When I sit down to map out my intentions for 2017, I am overwhelmed by uncertainty. It feels like I’ve just been washed up on the shore after being sucked under by a wave and tumbled around violently. It feels like I finally have the ground under me, and I finally know which way is up, but I don’t know where I am and I don’t know what to do from here. 

And god dammit, shouldn’t it feel that way? It should fucking feel that way. 2016 was a real shit show of a year, but the past three years for me have been full of life-razing moments. In the past three years, one of my parents came out as a trans woman, M and I got engaged, I fell into a new career path, I had the privilege of being accepted and able to attend the VONA/Voices writing workshop in Miami and the Pink Door Women’s Writing Retreat, and my mother was diagnosed with stage 4 lung cancer. 

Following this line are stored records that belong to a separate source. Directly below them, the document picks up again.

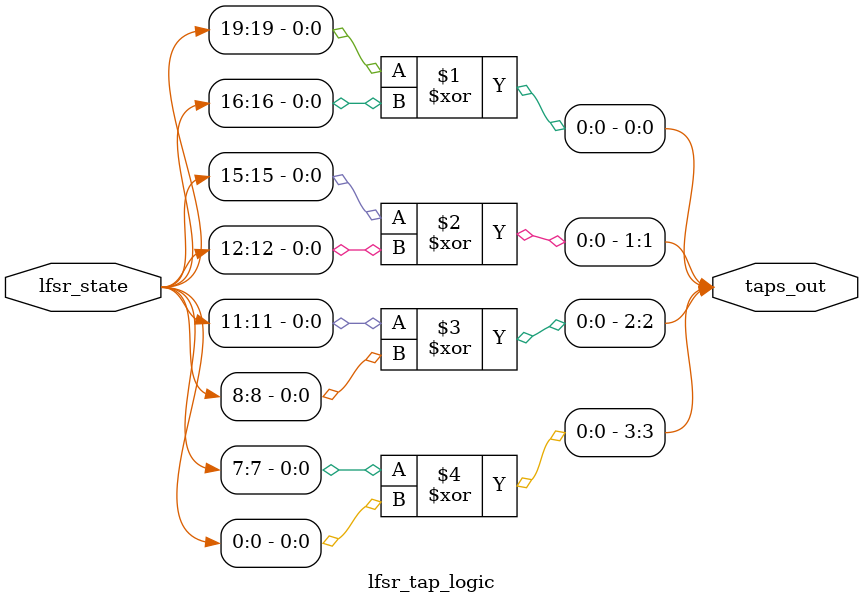
<source format=sv>
module multi_bit_lfsr (
    input  clk,
    input  rst,
    output [19:0] rnd_out
);
    wire  [3:0]  taps_comb_out;
    reg   [3:0]  taps_pipe_reg;
    reg   [19:0] lfsr_reg;
    reg   [19:0] lfsr_next_pipe_reg;
    wire  [19:0] lfsr_next_comb;

    // Combinational logic for taps calculation
    lfsr_tap_logic u_lfsr_tap_logic (
        .lfsr_state(lfsr_reg),
        .taps_out(taps_comb_out)
    );

    // Pipeline register for taps
    always @(posedge clk) begin
        if (rst)
            taps_pipe_reg <= 4'hF;
        else
            taps_pipe_reg <= taps_comb_out;
    end

    // Combinational logic for next LFSR value (using pipeline tap)
    assign lfsr_next_comb = {lfsr_reg[15:0], taps_pipe_reg};

    // Pipeline register for lfsr_next_comb
    always @(posedge clk) begin
        if (rst)
            lfsr_next_pipe_reg <= 20'hFACEB;
        else
            lfsr_next_pipe_reg <= lfsr_next_comb;
    end

    // Sequential logic for LFSR state update
    always @(posedge clk) begin
        if (rst)
            lfsr_reg <= 20'hFACEB;
        else
            lfsr_reg <= lfsr_next_pipe_reg;
    end

    assign rnd_out = lfsr_reg;
endmodule

module lfsr_tap_logic (
    input  [19:0] lfsr_state,
    output [3:0]  taps_out
);
    assign taps_out[0] = lfsr_state[19] ^ lfsr_state[16];
    assign taps_out[1] = lfsr_state[15] ^ lfsr_state[12];
    assign taps_out[2] = lfsr_state[11] ^ lfsr_state[8];
    assign taps_out[3] = lfsr_state[7]  ^ lfsr_state[0];
endmodule
</source>
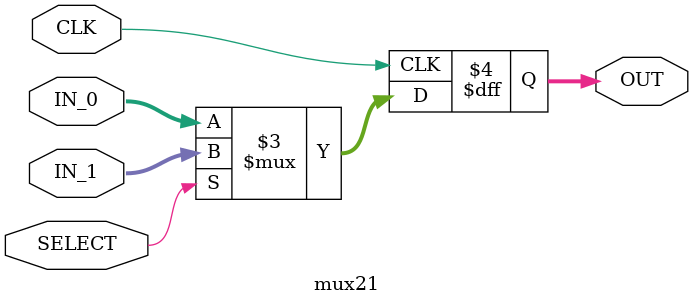
<source format=v>
module mux21(
				IN_0,
				IN_1,
				CLK,
				
				OUT,
				
				SELECT
		
				);
				
parameter size = 8;

input [size - 1 : 0] IN_0;	
input [size - 1 : 0] IN_1;	
input CLK;
input SELECT;
				
output reg [size - 1 : 0] OUT;

always @(posedge CLK) begin
	OUT <= (SELECT == 1) ? IN_1 : IN_0;
end
				
endmodule
</source>
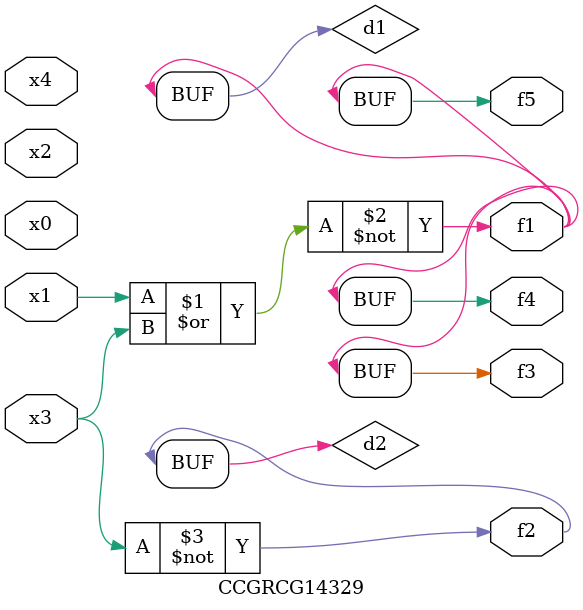
<source format=v>
module CCGRCG14329(
	input x0, x1, x2, x3, x4,
	output f1, f2, f3, f4, f5
);

	wire d1, d2;

	nor (d1, x1, x3);
	not (d2, x3);
	assign f1 = d1;
	assign f2 = d2;
	assign f3 = d1;
	assign f4 = d1;
	assign f5 = d1;
endmodule

</source>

And that’s not even mentioning all the other things happening in the world to marginalized folks that always weigh heavy in my mind and heart. Police brutality against Black folks with no repercussions, mass shootings, stripping away reproductive rights and access, the Dakota Access Pipeline, the weight of daily microagressions, and and and. As I'm writing this, I'm thinking of all the things I'm not mentioning here. It's too much to write out all in one place. 

The results of this election were the thing that finally broke me. 

***

Since the election. I’ve been trying to figure out how to look into the future and still be able to get out of bed in the morning. 

There is so much uncertainty that lies ahead. I don’t know what the world will look like. I don’t know what will actually happen. I know what I’m afraid will happen, but I have (some) hope that it won’t turn out that way. For once, I truly have no idea what lies ahead. Sincerely. 

And it’s terrifying. Because it’s hard not to know what you’ll run into in the dark. 

***

M and I still haven’t gotten married. But we’re close. We’re getting there. I think we’re finally ready to do this thing, and do it our way. 

***

In times of uncertainty — in times of possibility — we turn to ritual to maximize the potential and luck of what will come next. All those new year’s rituals might not have any influence on the future. But who's to say that they won't? 

Coming up with intentions for the new year has been my ritual. And this year, 2017, I’m not going to do it. I can’t. My body won't let me. I have to leave everything I know behind. All the old tricks that worked in the past just ain’t gonna cut it anymore. It’s time to clear away all the old shit, all the old equations. 

This is a time to be radical. To uproot everything that I know. This is a time for revolution. In society, yes, but also in the self. 

It’s time to do something new. To make something new. To be new. 

***

So I won’t set intentions for the year. What I will do? I’m going to marry my guy. I’m going to keep writing. I'm going to write 52 essays in 2017 (this is the first). I’m going to be active. I’m going to care for myself. I'm going to follow my heart, my intuition, and my gut. And I’m going to see who I become and where it all goes.